**Required action:** Find every line in the rows below that contains the string "chart", matching case, and copy each of those lines.

(Transcribed page contents)
· · · ·
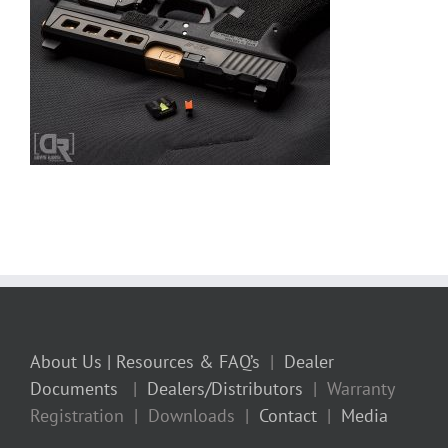
About Us
| Resources & FAQ’s
|
Dealer
Documents
|
Dealers/Distributors
| Warranty
Registration | Downloads |
Contact
|
Media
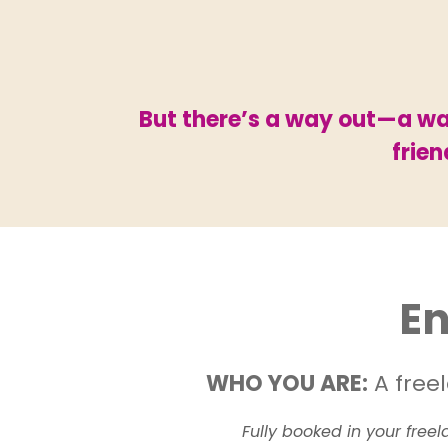
But there’s a way out—a way
frie
En
WHO YOU ARE:
A freel
Fully booked in your free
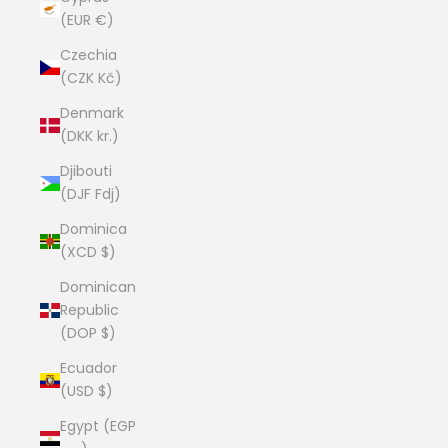
(EUR €)
Czechia
(CZK Kč)
Denmark
(DKK kr.)
Djibouti
(DJF Fdj)
Dominica
(XCD $)
Dominican
Republic
(DOP $)
Ecuador
(USD $)
Egypt (EGP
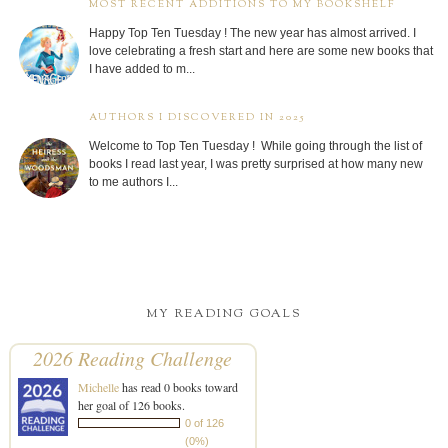
MOST RECENT ADDITIONS TO MY BOOKSHELF
Happy Top Ten Tuesday ! The new year has almost arrived. I
love celebrating a fresh start and here are some new books that
I have added to m...
AUTHORS I DISCOVERED IN 2025
Welcome to Top Ten Tuesday ! While going through the list of
books I read last year, I was pretty surprised at how many new
to me authors I...
MY READING GOALS
2026 Reading Challenge
Michelle
has read 0 books toward
her goal of 126 books.
0 of 126
(0%)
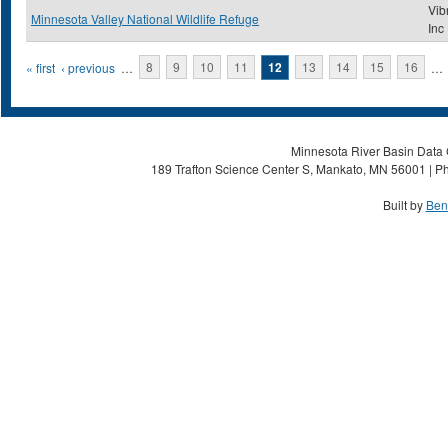
Vib
Minnesota Valley National Wildlife Refuge
Inc
Pages
« first
‹ previous
…
8
9
10
11
12
13
14
15
16
…
Minnesota River Basin Data C
189 Trafton Science Center S, Mankato, MN 56001 | Ph
Built by
Ben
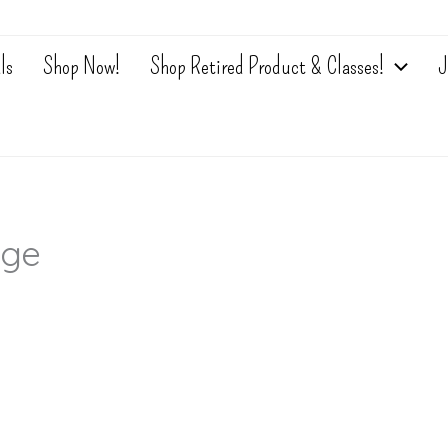
ls
Shop Now!
Shop Retired Product & Classes!
J
nge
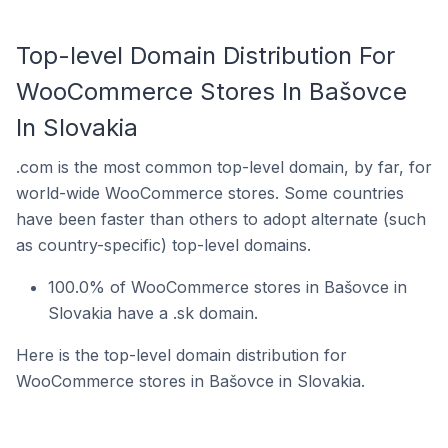
Top-level Domain Distribution For
WooCommerce Stores In Bašovce
In Slovakia
.com is the most common top-level domain, by far, for
world-wide WooCommerce stores. Some countries
have been faster than others to adopt alternate (such
as country-specific) top-level domains.
100.0% of WooCommerce stores in Bašovce in
Slovakia have a .sk domain.
Here is the top-level domain distribution for
WooCommerce stores in Bašovce in Slovakia.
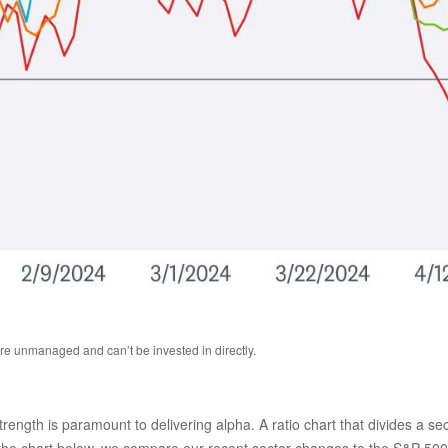
are unmanaged and can’t be invested in directly.
 strength is paramount to delivering alpha. A ratio chart that divides a 
n the chart below, we compare our recent sector changes to the S&P 500. 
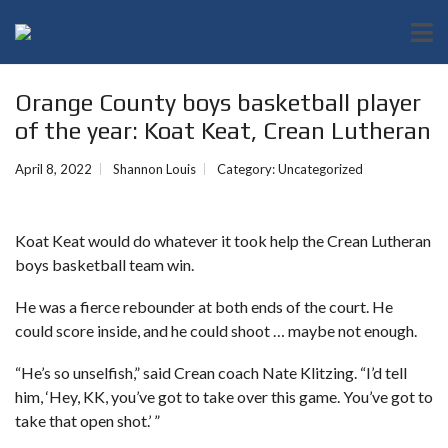
Orange County boys basketball player
of the year: Koat Keat, Crean Lutheran
April 8, 2022
Shannon Louis
Category:
Uncategorized
Koat Keat would do whatever it took help the Crean Lutheran
boys basketball team win.
He was a fierce rebounder at both ends of the court. He
could score inside, and he could shoot … maybe not enough.
“He’s so unselfish,” said Crean coach Nate Klitzing. “I’d tell
him, ‘Hey, KK, you’ve got to take over this game. You’ve got to
take that open shot.’ ”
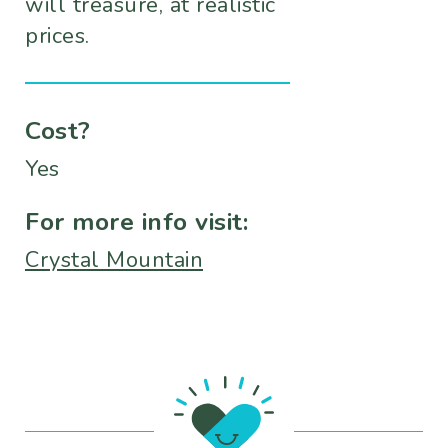
will treasure, at realistic
prices.
Cost?
Yes
For more info visit:
Crystal Mountain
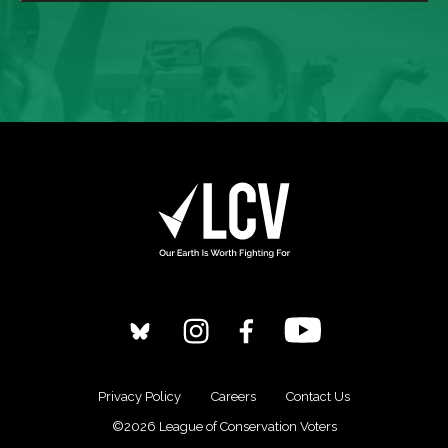
Privacy Policy
Careers
Contact Us
©2026 League of Conservation Voters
· · · ·
**Completed task:**
 strength is paramount to delivering alpha. A ratio chart that divides a 
n the chart below, we compare our recent sector changes to the S&P 500. 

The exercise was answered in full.